Stored data: Begin

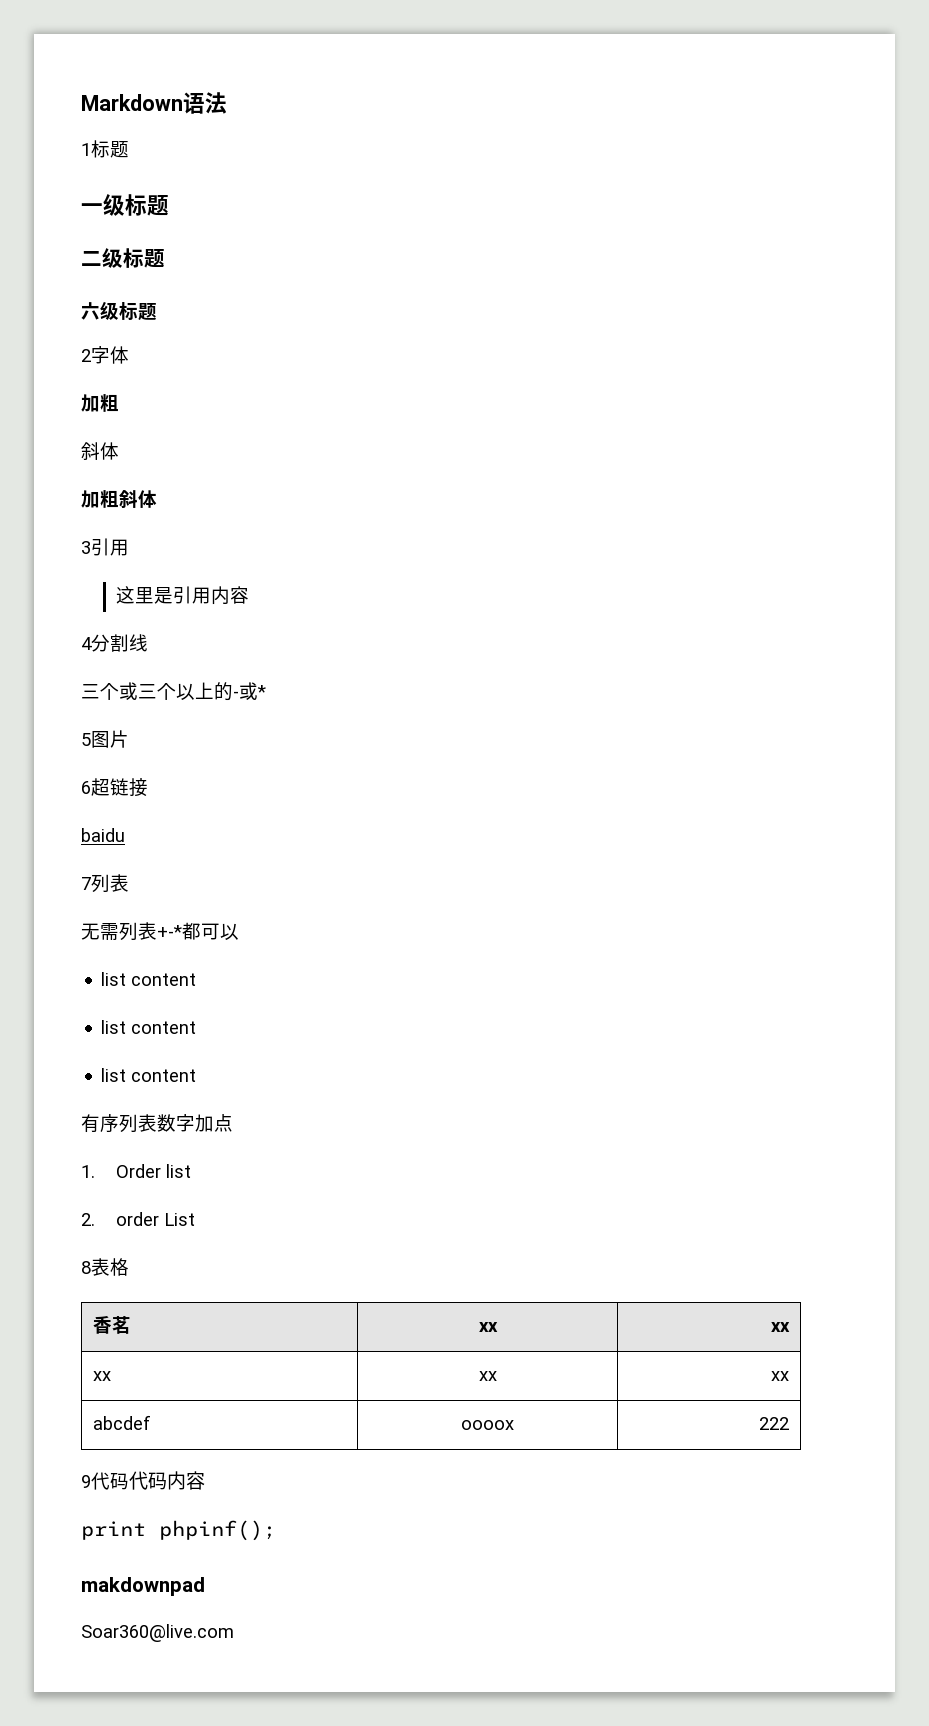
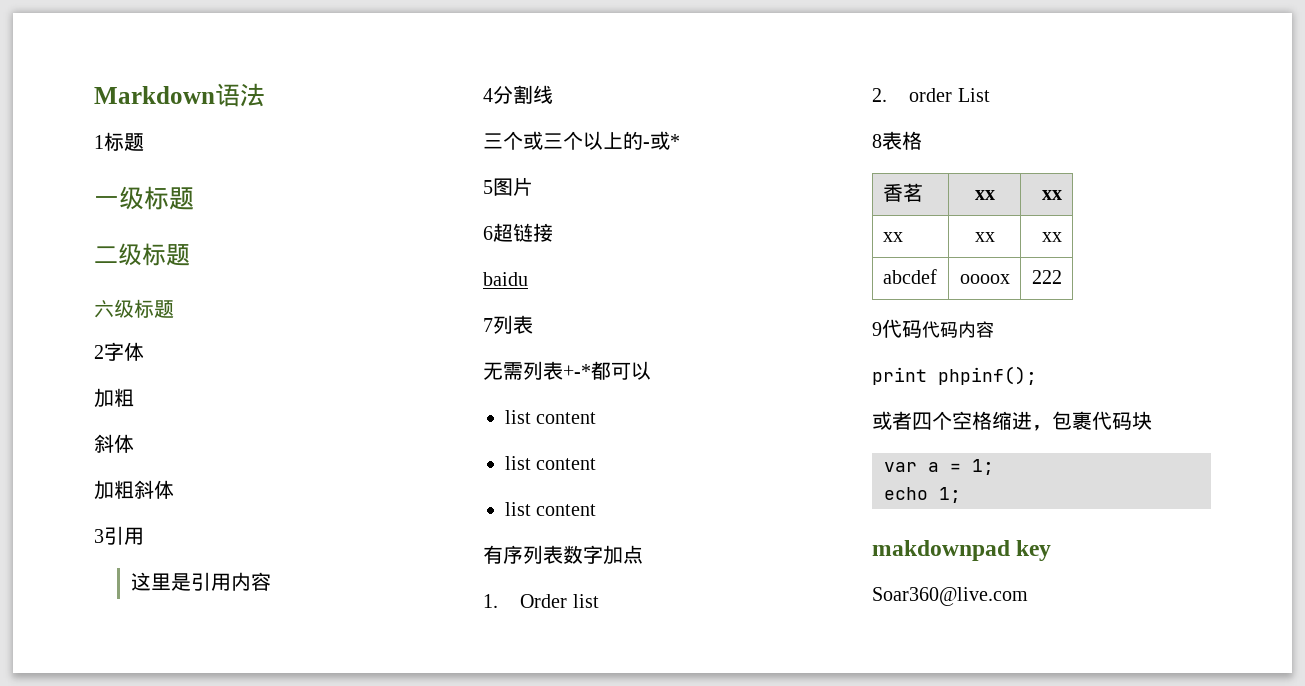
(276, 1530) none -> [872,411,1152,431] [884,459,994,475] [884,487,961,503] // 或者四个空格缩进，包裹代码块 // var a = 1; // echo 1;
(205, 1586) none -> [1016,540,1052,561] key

Stored data: End
Stored data: Begin

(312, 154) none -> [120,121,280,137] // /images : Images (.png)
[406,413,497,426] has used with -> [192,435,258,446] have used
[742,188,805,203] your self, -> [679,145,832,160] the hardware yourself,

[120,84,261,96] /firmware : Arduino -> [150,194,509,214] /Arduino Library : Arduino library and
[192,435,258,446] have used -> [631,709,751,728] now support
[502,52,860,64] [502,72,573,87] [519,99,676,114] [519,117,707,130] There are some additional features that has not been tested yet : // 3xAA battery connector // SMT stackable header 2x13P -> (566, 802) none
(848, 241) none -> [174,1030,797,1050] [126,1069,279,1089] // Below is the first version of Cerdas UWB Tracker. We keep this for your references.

Stored data: End
Stored data: Begin

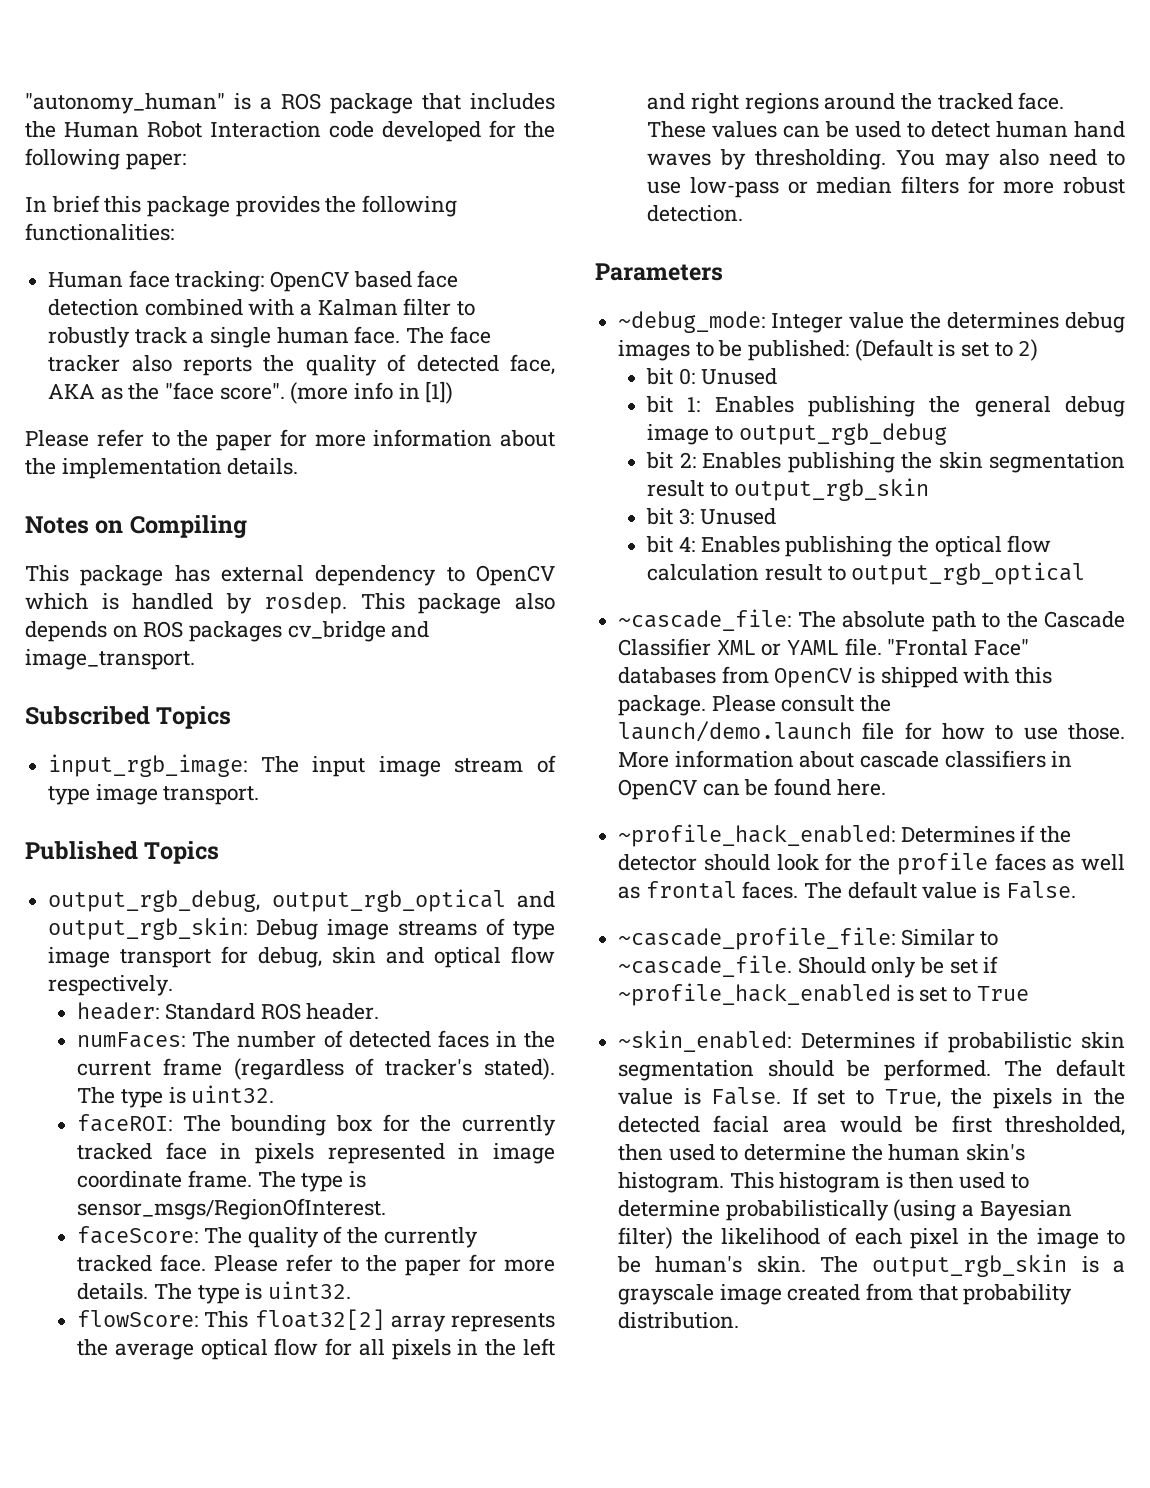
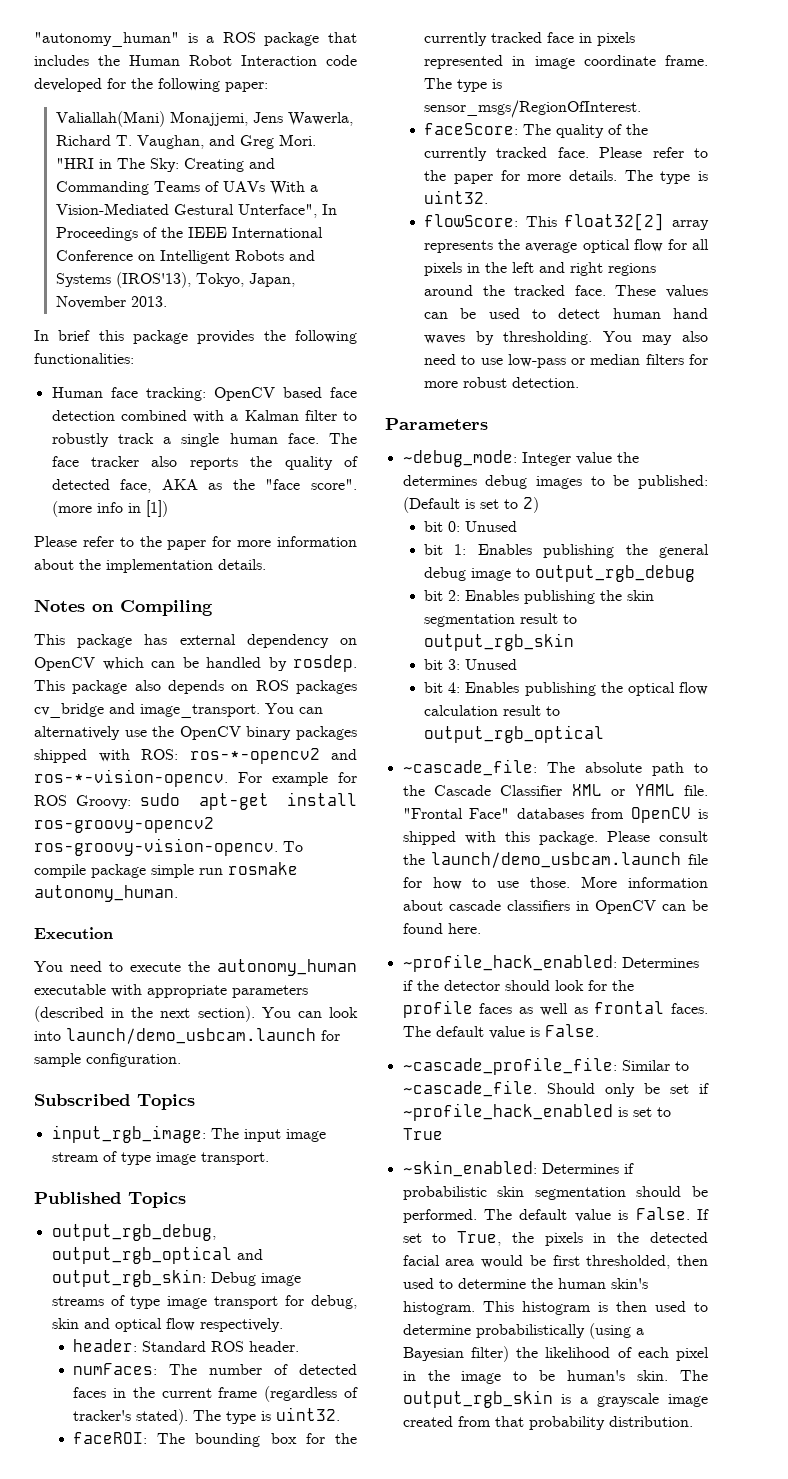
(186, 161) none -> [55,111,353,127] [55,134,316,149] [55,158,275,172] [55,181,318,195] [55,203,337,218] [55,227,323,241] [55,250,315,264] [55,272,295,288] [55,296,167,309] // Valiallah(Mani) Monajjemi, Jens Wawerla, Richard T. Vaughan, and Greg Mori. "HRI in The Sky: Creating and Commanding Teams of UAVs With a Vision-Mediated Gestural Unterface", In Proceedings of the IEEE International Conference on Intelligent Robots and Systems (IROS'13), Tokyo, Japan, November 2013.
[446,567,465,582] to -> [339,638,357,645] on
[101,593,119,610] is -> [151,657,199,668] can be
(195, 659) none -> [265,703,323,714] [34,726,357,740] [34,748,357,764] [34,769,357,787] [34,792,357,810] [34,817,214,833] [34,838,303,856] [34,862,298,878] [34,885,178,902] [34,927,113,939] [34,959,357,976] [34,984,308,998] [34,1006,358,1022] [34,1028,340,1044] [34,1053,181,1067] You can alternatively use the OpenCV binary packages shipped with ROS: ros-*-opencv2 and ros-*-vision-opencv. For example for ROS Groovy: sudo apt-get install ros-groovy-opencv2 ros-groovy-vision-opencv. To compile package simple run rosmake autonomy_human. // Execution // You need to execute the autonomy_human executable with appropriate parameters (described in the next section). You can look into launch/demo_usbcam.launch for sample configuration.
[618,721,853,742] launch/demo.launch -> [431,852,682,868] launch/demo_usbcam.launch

Stored data: End

▶ Task brief: Taking the listing above as the source, transcribe only the lines starting at the line with "[502,52,860,64] [502,72,573,87] [519,99,676,114]" and going through the line with "(848, 241) none", unaltered and with both ends included.

▶ Task answer:
[502,52,860,64] [502,72,573,87] [519,99,676,114] [519,117,707,130] There are some additional features that has not been tested yet : // 3xAA battery connector // SMT stackable header 2x13P -> (566, 802) none
(848, 241) none -> [174,1030,797,1050] [126,1069,279,1089] // Below is the first version of Cerdas UWB Tracker. We keep this for your references.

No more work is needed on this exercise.